By Carolyn Hauck on September 23, 2015

It’s the big cancer question of our times: Do cellphones cause cancer?

Think back to ten years ago. What was your cellphone usage like? You probably didn’t have a smartphone, or maybe you hadn’t even purchased your first cellphone yet. Now consider where you and your cellphone are today. Chances are you have a smartphone. And what’s more, you’re probably utterly dependent on it for staying connected to friends, family, world events, bestselling books, favorite music and so much more. A lot has changed in a really short period of time.

There’s a quick answer to this true/false question, and then there’s a longer explanation. The quick answer is just as Dr. Uzair on JustAnswer states: “The link between cellphone usage and cancer is scientifically unproven.”
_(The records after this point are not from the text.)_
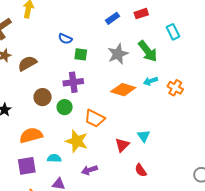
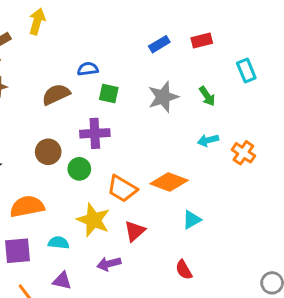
blue semicircle: (65, 39) -> (88, 69), turned 144
green arrow: (148, 51) -> (207, 96), size x0.6
brown semicircle: (27, 63) -> (56, 94), moved
orange diamond: (123, 90) -> (169, 182), moved
cyan triangle: (144, 136) -> (192, 220), turned 32
red triangle: (122, 145) -> (135, 231), moved

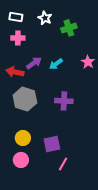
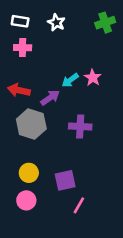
green cross: (69, 28) -> (105, 23), moved
pink star: (88, 62) -> (93, 78), moved
purple arrow: (34, 63) -> (50, 98), moved

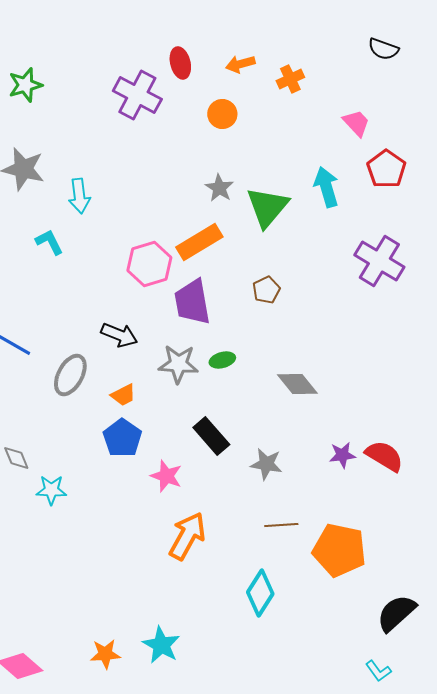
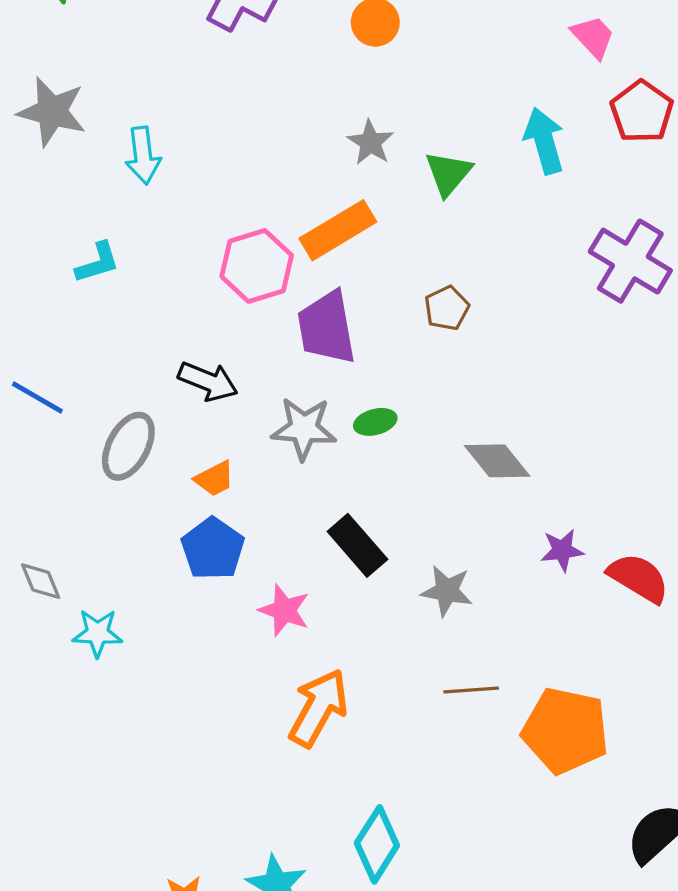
green triangle: (267, 207) -> (448, 173), size x0.7
cyan L-shape: (49, 242) -> (97, 263), moved, turned 100
purple star: (342, 455) -> (562, 550), moved
cyan diamond: (260, 593) -> (377, 844), moved

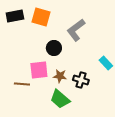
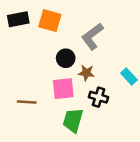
pink square: (39, 70) -> (63, 89), moved
brown star: (60, 76) -> (86, 73), moved
green trapezoid: (60, 99) -> (73, 120), turned 65

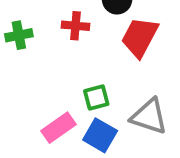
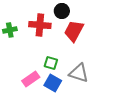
red cross: (76, 26) -> (40, 25), size x1.5
green square: (96, 98) -> (51, 63), turned 32

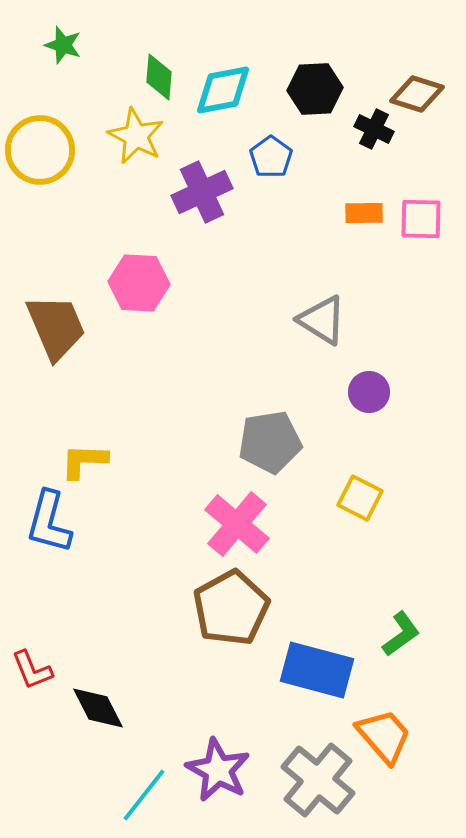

To date, there have been a few well-known studies done around cancer and cellphones. They have spanned several years, somewhere between 7 and 20, and have involved thousands of participants. All of these studies were inconclusive in finding a link between brain tumors (cancerous or not) and cellphone usage. One recent study found a possible link between glioma (one type of tumor) and heavy cellphone usage, but not in brain tumors overall.

What are we afraid of?

People are worried about radiofrequency (RF) so close to your brain. RF is in fact non-ionizing radiation like heat, light and FM radio waves that don’t hold enough energy to cause damage to DNA cells the way ionizing radiation like x-rays and UV rays do.

At high levels RF can heat up your body, but cellphones don’t heat up enough to raise your body’s temperature. However, the medical community and the public at large continue to question how frequent and daily exposure to RF could be affecting us.

The longer answer is that cellphone usage changes so rapidly that we possibly haven’t had studies that have lasted long enough, or ones that have studied the stronger cellphones we use today, to determine if there is a link. Most of the studies we rely on started before we all had smartphones, in the 70s, 80s, 90s, and early 00s.

Studies done on lab rats and mice have also not found a link between the two. There is currently a study being done that spans the lifetimes of rats and mice with daily and repeated exposure to RF, but we won’t know the outcome of that particular study for a while.

In the meantime, we can feel encouraged by the fact that the link to cancer is unproven. If you are personally concerned about it, consider reducing your cellphone usage or using hands-free devices.

Final verdict? False. Cellphones don’t cause cancer.